Interpretando a letra da canção “Noite cheia de estrelas” composta por Cândido das Neves e interpretada por diversos cantores, entre eles, Martinho da Vila.
NOITE CHEIA DE ESTRELAS
(Cândido da Neves / Martinho da Vila)
Noite alta, céu risonho
A quietude é quase um sonho
O luar vai sobre a mata, qual uma chuva de prata de raríssimo explendor
Só tu dormes, não escutas
O teu cantor
Revelando à lua airosa a história dolorosa deste amor
Lua...
Manda a tua luz prateada despertar a minha amada
Quero matar os meus desejos
Sufoca-la com meus beijos
Canto...
E a mulher que amo tanto, não me escuta, está dormindo
Canto e por fim
Nem a lua tem pena de mim
Pois ao ver que quem te chama sou eu
Entre a neblina se escondeu
-x-
Lá no alto a lua esquiva
Está no céu tão pensativa
As estrelas tão serenas, qual dilúvio de falenas andam tontas ao luar
Todo astral ficou silente
Para escutar
O teu nome entre as endechas e as dolorosas queixas ao luar
-x-
Canto...
E a mulher que eu amo tanto, não me escuta, está dormindo
Canto e por fim
Nem a lua tem pena de mim
Pois ao ver que quem te chama sou eu
Entre a neblina se escondeu
-x-
Canto e por fim
Nem a lua tem pena de mim
Bela canção, de romantismo suave, profundo e dolorido, como a alma querendo se queixar de Deus o seu padecimento.
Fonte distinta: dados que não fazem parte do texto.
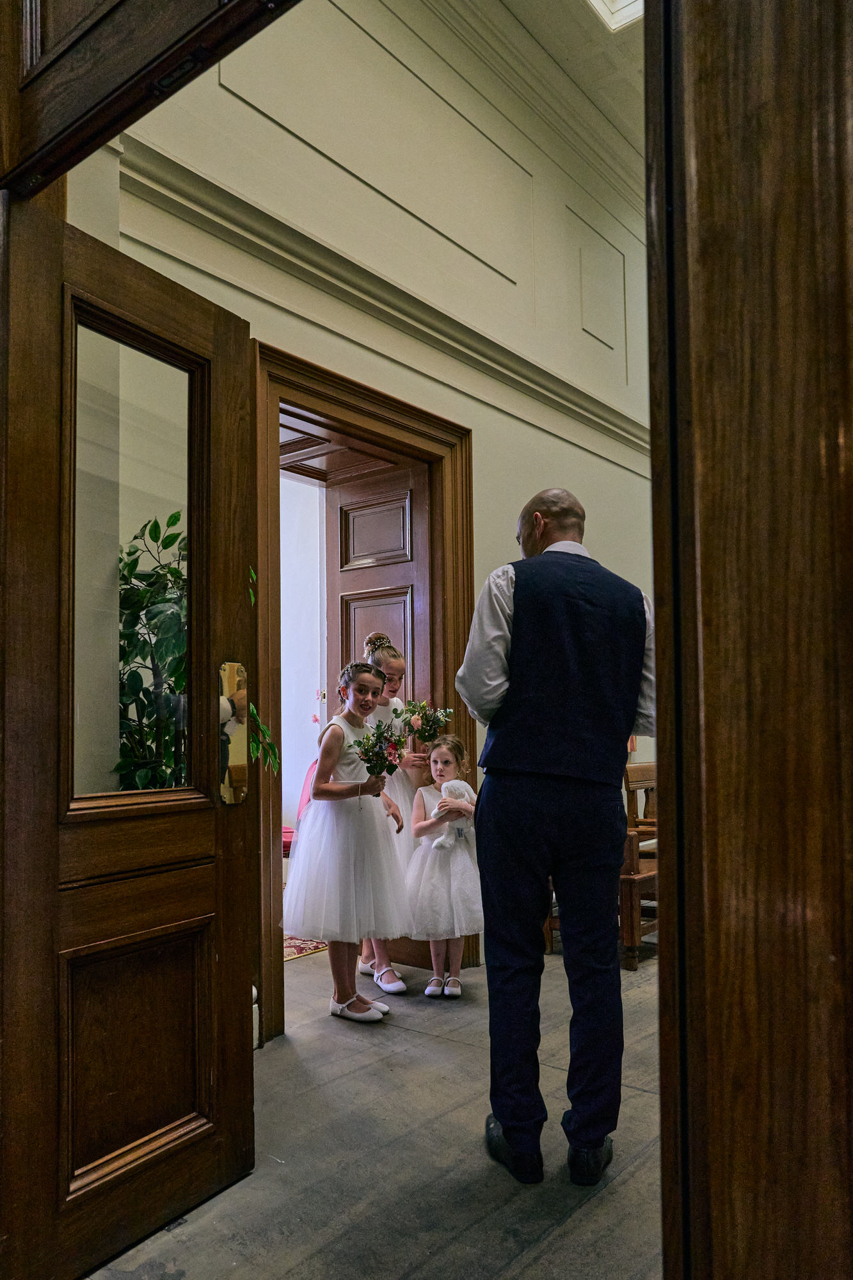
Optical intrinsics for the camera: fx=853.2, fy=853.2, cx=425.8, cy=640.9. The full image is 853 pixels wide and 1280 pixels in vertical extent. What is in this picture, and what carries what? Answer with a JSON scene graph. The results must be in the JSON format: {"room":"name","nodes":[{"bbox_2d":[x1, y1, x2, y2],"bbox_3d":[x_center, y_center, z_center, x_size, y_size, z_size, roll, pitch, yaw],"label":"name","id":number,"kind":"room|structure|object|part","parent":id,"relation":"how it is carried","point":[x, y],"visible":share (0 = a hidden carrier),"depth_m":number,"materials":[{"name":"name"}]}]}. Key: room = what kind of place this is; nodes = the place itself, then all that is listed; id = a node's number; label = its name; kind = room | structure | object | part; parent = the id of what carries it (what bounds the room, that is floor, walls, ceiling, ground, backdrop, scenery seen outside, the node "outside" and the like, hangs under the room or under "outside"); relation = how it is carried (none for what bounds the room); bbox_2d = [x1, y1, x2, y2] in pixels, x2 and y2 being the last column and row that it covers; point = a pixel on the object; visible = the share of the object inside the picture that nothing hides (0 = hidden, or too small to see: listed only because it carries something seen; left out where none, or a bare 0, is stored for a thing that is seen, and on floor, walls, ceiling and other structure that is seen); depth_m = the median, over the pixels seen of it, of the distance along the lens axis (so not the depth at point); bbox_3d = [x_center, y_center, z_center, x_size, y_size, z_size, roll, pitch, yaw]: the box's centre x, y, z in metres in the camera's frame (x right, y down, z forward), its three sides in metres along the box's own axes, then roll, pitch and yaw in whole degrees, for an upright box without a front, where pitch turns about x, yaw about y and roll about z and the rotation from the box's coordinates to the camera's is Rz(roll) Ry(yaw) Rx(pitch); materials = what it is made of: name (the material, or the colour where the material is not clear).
{"room":"hallway","nodes":[
{"label":"hallway","id":0,"kind":"room"},
{"bbox_2d":[279,467,328,848],"bbox_3d":[-1.200,-0.100,6.407,0.845,3.642,1.392,-4,-5,39],"label":"far room wall","id":1,"kind":"structure","parent":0,"point":[299,487],"depth_m":6.53,"materials":[{"name":"white paint"}]},
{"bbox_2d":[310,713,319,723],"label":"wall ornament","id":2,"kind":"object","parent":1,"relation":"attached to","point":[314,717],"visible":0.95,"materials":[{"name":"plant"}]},
{"bbox_2d":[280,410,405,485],"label":"ceiling","id":3,"kind":"structure","parent":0,"point":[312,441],"depth_m":4.73,"materials":[{"name":"brown wood"}]},
{"bbox_2d":[86,0,659,999],"bbox_3d":[0.271,-0.818,4.433,0.185,4.769,6.568,-4,-5,39],"label":"wall","id":4,"kind":"structure","parent":0,"point":[503,514],"depth_m":4.04,"materials":[{"name":"paint"}]},
{"bbox_2d":[254,339,475,1037],"bbox_3d":[-0.306,0.211,3.653,0.255,2.536,1.398,-4,-5,39],"label":"door frame","id":5,"kind":"structure","parent":4,"relation":"in","point":[436,439],"depth_m":3.61,"materials":[{"name":"brown wood"}]},
{"bbox_2d":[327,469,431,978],"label":"wooden door","id":6,"kind":"structure","parent":5,"relation":"attached to","point":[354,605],"depth_m":4.26,"materials":[{"name":"brown wood"}]},
{"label":"panel","id":7,"kind":"part","parent":6,"relation":"part of","materials":[{"name":"brown wood"}]},
{"bbox_2d":[108,119,647,458],"bbox_3d":[0.158,-1.438,4.157,0.137,0.193,5.199,-4,-5,39],"label":"wall molding","id":8,"kind":"structure","parent":4,"relation":"attached to","point":[600,424],"depth_m":3.52,"materials":[{"name":"paint"}]},
{"bbox_2d":[85,936,666,1279],"bbox_3d":[0.782,1.456,2.925,5.263,0.107,7.796,-4,-5,39],"label":"floor","id":9,"kind":"structure","parent":0,"point":[642,1170],"depth_m":2.23,"materials":[{"name":"grey stone"}]},
{"bbox_2d":[113,507,187,790],"bbox_3d":[-0.835,0.397,2.779,0.624,1.690,0.621,-4,-5,39],"label":"potted plant","id":10,"kind":"object","parent":9,"relation":"on","point":[132,567],"visible":0.33,"depth_m":2.74,"materials":[{"name":"green plant"}]},
{"bbox_2d":[280,762,314,855],"bbox_3d":[-0.689,1.174,5.618,0.540,0.838,0.552,-4,-5,39],"label":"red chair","id":11,"kind":"object","parent":9,"relation":"on","point":[287,843],"visible":0.18,"depth_m":5.67,"materials":[{"name":"fabric"}]},
{"bbox_2d":[281,933,329,961],"bbox_3d":[-1.068,1.557,4.489,1.204,0.011,1.258,-4,-5,39],"label":"rug","id":12,"kind":"object","parent":9,"relation":"on","point":[302,950],"visible":0.15,"depth_m":4.28,"materials":[{"name":"red carpet"}]},
{"bbox_2d":[283,656,408,1023],"bbox_3d":[-0.328,0.770,3.418,0.468,1.347,0.460,-4,-5,39],"label":"girl","id":13,"kind":"object","parent":9,"relation":"on","point":[329,935],"visible":0.96,"depth_m":3.29},
{"bbox_2d":[348,720,406,796],"bbox_3d":[-0.201,0.492,3.498,0.267,0.333,0.280,-4,-5,39],"label":"bouquet","id":14,"kind":"object","parent":13,"relation":"in","point":[364,755],"visible":0.91,"depth_m":3.49,"materials":[{"name":"plant"}]},
{"bbox_2d":[358,632,430,994],"bbox_3d":[-0.155,0.740,3.809,0.393,1.499,0.402,-4,-5,39],"label":"girl","id":15,"kind":"object","parent":9,"relation":"on","point":[392,660],"visible":0.44,"depth_m":3.77},
{"bbox_2d":[394,699,453,752],"bbox_3d":[-0.013,0.396,3.928,0.294,0.286,0.279,-4,-5,39],"label":"bouquet","id":16,"kind":"object","parent":15,"relation":"in","point":[426,717],"visible":0.87,"depth_m":3.90,"materials":[{"name":"plant"}]},
{"bbox_2d":[403,731,480,996],"bbox_3d":[0.070,0.951,3.631,0.378,1.040,0.398,-1,-4,6],"label":"girl","id":17,"kind":"object","parent":9,"relation":"on","point":[438,767],"visible":0.9,"depth_m":3.52},
{"bbox_2d":[429,778,474,848],"bbox_3d":[0.123,0.767,3.809,0.149,0.290,0.236,-4,-5,39],"label":"stuffed animal","id":18,"kind":"object","parent":17,"relation":"in","point":[461,790],"visible":0.76,"depth_m":3.78},
{"bbox_2d":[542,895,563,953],"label":"wooden chair","id":19,"kind":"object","parent":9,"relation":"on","point":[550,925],"visible":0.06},
{"bbox_2d":[458,482,654,1185],"bbox_3d":[0.380,0.481,2.369,0.560,1.734,0.575,0,-4,-14],"label":"man","id":20,"kind":"object","parent":9,"relation":"on","point":[521,619],"visible":0.99,"depth_m":2.20},
{"bbox_2d":[620,759,659,969],"bbox_3d":[1.151,1.047,4.227,0.476,0.906,0.628,-4,-5,39],"label":"wooden chair","id":21,"kind":"object","parent":9,"relation":"on","point":[637,767],"visible":0.39,"depth_m":4.00,"materials":[{"name":"brown wood"}]},
{"bbox_2d":[645,0,852,1279],"bbox_3d":[0.314,-0.085,0.637,0.384,2.804,0.647,-4,-5,39],"label":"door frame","id":22,"kind":"structure","parent":9,"relation":"on","point":[678,847],"depth_m":0.72,"materials":[{"name":"brown wood"}]},
{"bbox_2d":[0,0,300,198],"bbox_3d":[-0.397,-1.445,1.521,1.188,0.937,0.182,-3,-5,32],"label":"wooden door frame","id":23,"kind":"structure","parent":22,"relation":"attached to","point":[110,13],"depth_m":1.63,"materials":[{"name":"brown wood"}]},
{"bbox_2d":[0,188,257,1279],"bbox_3d":[-0.684,0.207,2.031,0.156,2.292,0.772,-3,-5,29],"label":"wooden door","id":24,"kind":"structure","parent":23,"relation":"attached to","point":[222,336],"depth_m":1.94,"materials":[{"name":"brown wood"}]},
{"bbox_3d":[-0.711,-0.138,2.134,0.043,1.174,0.408,-3,-5,29],"label":"glass pane","id":25,"kind":"part","parent":24,"relation":"part of","materials":[{"name":"clear glass"}]},
{"bbox_3d":[-0.713,1.020,2.108,0.076,0.532,0.379,-4,-5,39],"label":"recessed panel","id":26,"kind":"part","parent":24,"relation":"part of","materials":[{"name":"brown wood"}]},
{"bbox_2d":[218,660,248,802],"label":"door plate","id":27,"kind":"object","parent":24,"relation":"attached to","point":[227,800],"visible":0.92,"depth_m":2.26,"materials":[{"name":"gold metal"}]},
{"bbox_2d":[443,0,645,197],"bbox_3d":[1.081,-3.360,3.088,4.194,0.149,7.335,-4,-5,39],"label":"ceiling","id":28,"kind":"structure","parent":0,"point":[625,33],"depth_m":4.72,"materials":[{"name":"beige paint"}]},
{"bbox_2d":[585,0,643,32],"bbox_3d":[0.816,-3.270,3.653,0.786,0.211,1.364,-4,-5,39],"label":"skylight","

O cantor chega próximo à janela da amada que dorme naquele momento. Ele tem consciência disso, mesmo assim, canta o que sente para a lua, requisitando o seu testemunho para o sentimento que invade seu coração.
Além do testemunho ele pede para lua despertar a sua amada, pois só ela pode matar seus desejos, quer beijá-la intensamente... por isso canta, mas ela não escuta, está dormindo.
Mas a lua não tem pena dele, pois ao identifica-lo, ao invés de atende-lo, se esconde entre as nuvens, permanece no alto, pensativa, deixando as borboletas noturnas voando tontas sem luar... todo o cosmo, o astral fica emudecidos, apenas escutando as dolorosas queixas, como membros de um jurado especial, divino, que analisa o caso apresentado em versos melancólicos.
O poeta não é atendido, a mulher que tanto ama continua dormindo, a lua continua escondida. Desiste do seu intento, não se queixa mais da amada que continua adormecida, ela não tem culpa, está dormindo, não sabe o que ele está sentindo. Ele se queixa agora da lua, a última instância que requisitou para escutar suas razões, para intervir em sua defesa, para acordar quem dormia e não podia perceber quem ele era na realidade. Nem o jurado divino se manifestou. Sua canção se perde no vazio da noite sem luar, na floresta escura, talvez regada pelas lágrimas das borboletas tontas que também se sentem órfãs do luar e da justiça divina.
Simboliza muito amor real que se encontra dentro do coração do amante, mas que a amada, mesmo acordada fisicamente, está dormindo romanticamente, espiritualmente, coberta por grossos mantos de preconceitos, hipocrisias culturais, falsas narrativas. A lua deixou de ser evocada, ela não assume a defesa de quem ama, não consegue dissipar as amarras dos preconceitos. Resta apelar para o jurado divino que pode se manifestar a favor da verdade, do amor, da justiça. O amante tem que provar, com o tempo, que é portador desses atributos. Que o seu amor não está contaminado pelo egoísmo, vaidade, injustiça, mentiras ou qualquer traço de iniquidade. Somente assim pode esperar o veredicto positivo.